Research-Linked Incentive Scheme Needed for the Pharmaceutical Industry

The Indian pharmaceutical industry eagerly waiting for the Research-Linked Incentives (RLI) which can be helpful raise India’s position in the global pharmaceutical industry on the innovation index.

According to the Department of Pharmaceuticals (DoP), the pharmaceutical sector spends around 5-6% of its revenue on research and development (R&D), which should increase to at least 15%. This will improve the market share of the Indian pharmaceutical industry from the current level of 3.4% worldwide, the Indian pharmaceutical business is ranked 14th (aspiration to reach under the top 10) in terms of value and 3rd in terms of volumes (aspiration to become 1st).

India has improved its ranking in the Global Innovation Index (GII) 2021 report to 46th position from 81st position in the year 2015, according to the World Intellectual Property Organisation (WIPO).

The Indian pharmaceutical companies lagged investments to R&D which should increase going forward to boost innovation, global partnerships, and knowledge sharing.

*Source – company annual report

Quotes from industry stakeholders

Raheel Shah, director of BDR Pharma Pvt Ltd said “We believe that these incentive schemes are testimony to the effort of the government as it plans India’s transition from a low-value, high-volume player to a high-value, high-volume player in the global pharmaceutical market.”

The government should come up with research-linked incentives for the pharmaceutical industry to ensure Indian companies play a strong role in innovative medicine and research, said Kiran Mazumdar-Shaw, executive chairperson, Biocon and Biocon Biologics. In an interview, she said that though India has played a huge role in novel products, there is a need to invest in research and innovation to launch new drugs and therapies, as it is beyond the reach of many companies.
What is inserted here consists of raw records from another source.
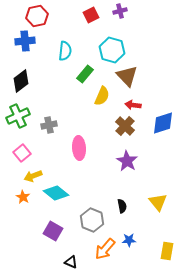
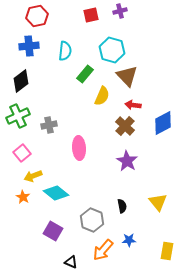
red square: rotated 14 degrees clockwise
blue cross: moved 4 px right, 5 px down
blue diamond: rotated 10 degrees counterclockwise
orange arrow: moved 2 px left, 1 px down
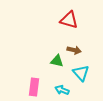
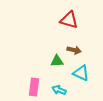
green triangle: rotated 16 degrees counterclockwise
cyan triangle: rotated 24 degrees counterclockwise
cyan arrow: moved 3 px left
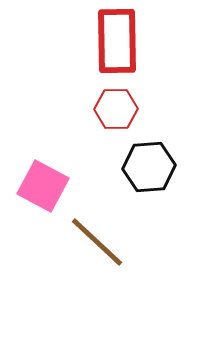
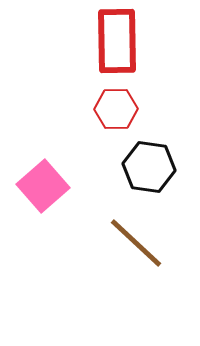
black hexagon: rotated 12 degrees clockwise
pink square: rotated 21 degrees clockwise
brown line: moved 39 px right, 1 px down
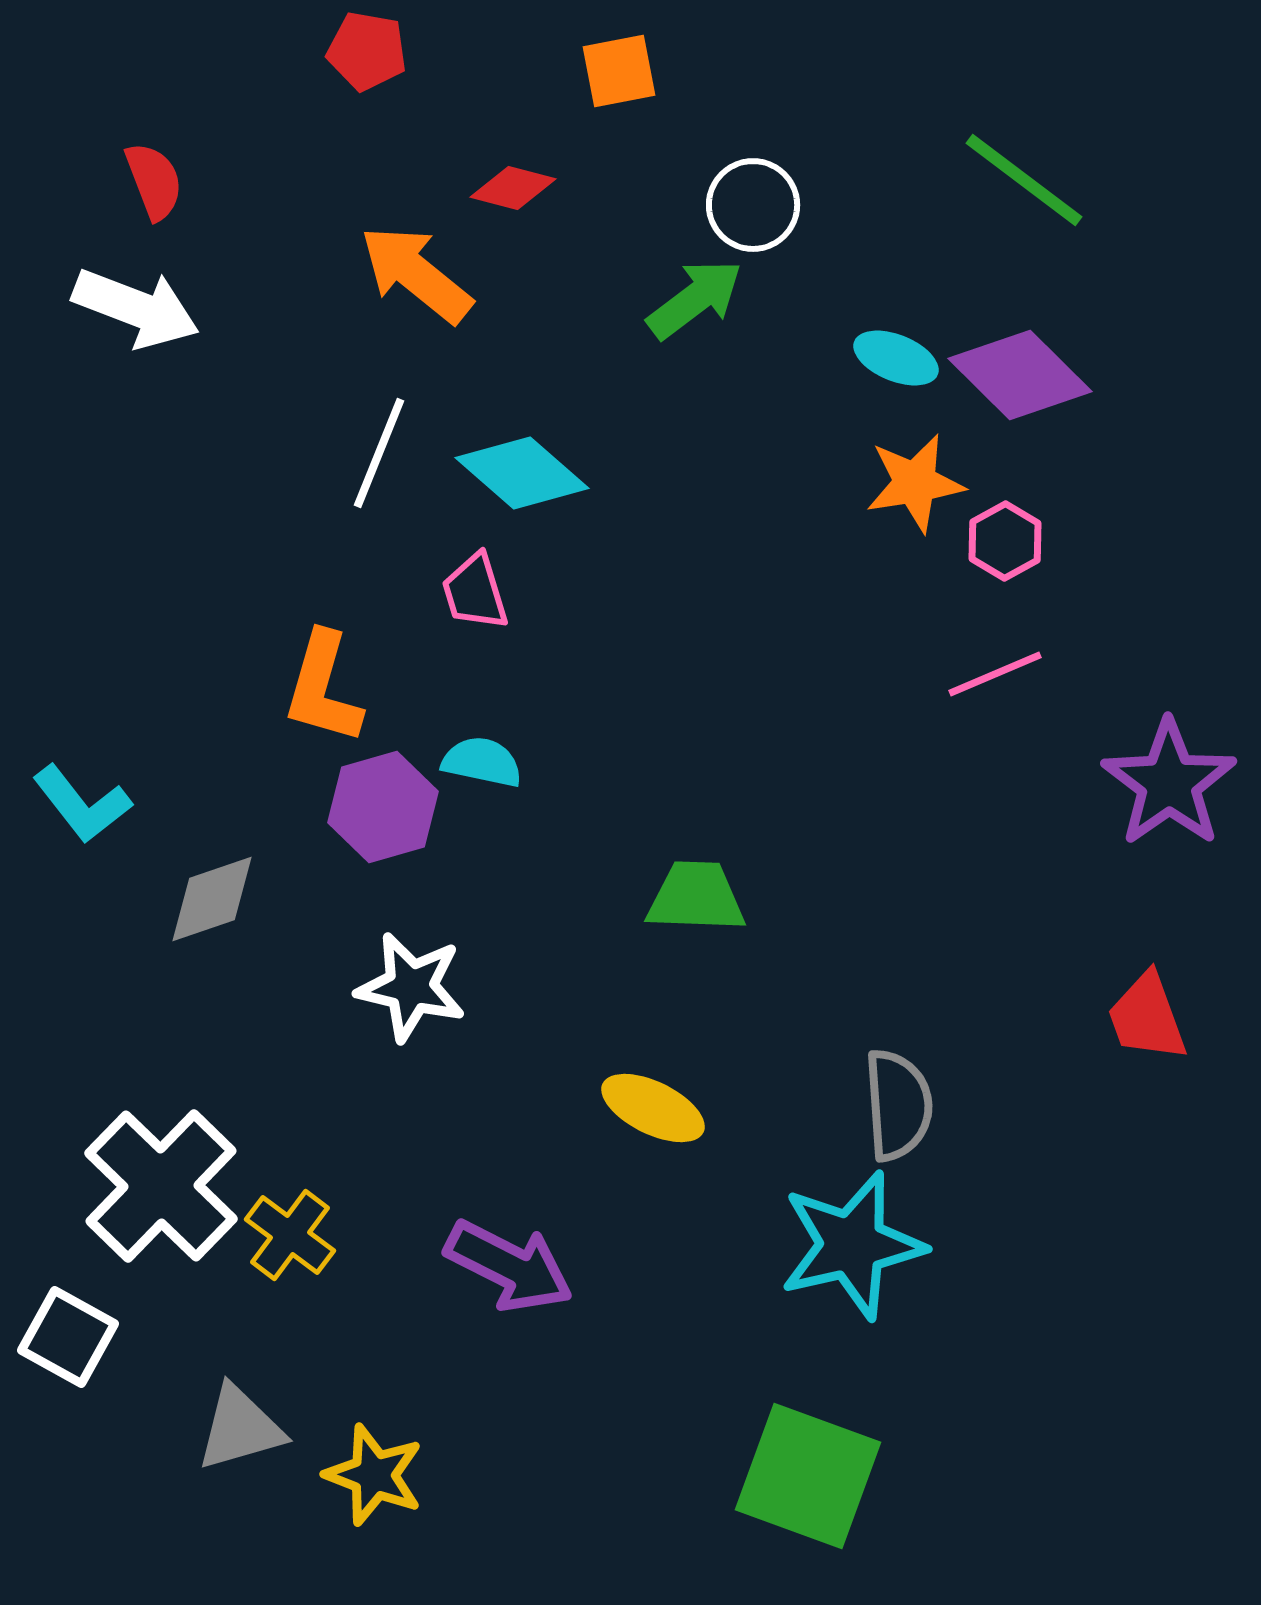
“If we have a very lucrative scheme for companies to improve their research, it can be a great thing, so if a company is doing a phase one research some kind of incentive can be given, if it progresses to phase two then certain kind of incentive can be given and similar incentives can be followed as the research progresses,” Sudarshan Jain, secretary general, The Indian Pharmaceutical Alliance (IPA), told MoneyControl.

The main objective of the RLI scheme is to improve India’s position in the ‘global innovation index: patents & publications, which will help to enhance domestic capabilities and to nurture global positioning, and support India’s Atmanirbhar Bharat strategy. As of now, the core strength of the Indian pharma industry is that it can make generic versions of most drugs. Due to the RLI scheme, domestic pharmaceutical corporations will help to fulfill India’s vision to transition from a low-value, high-volume participant to a high-value, high-volume player in the global pharmaceutical market. Innovation is inherently risky in the pharma industry where ~90% of the molecules don’t get succeed; ~10% might get succeed. So that incentive scheme will encourage pharma companies to invest in R&D.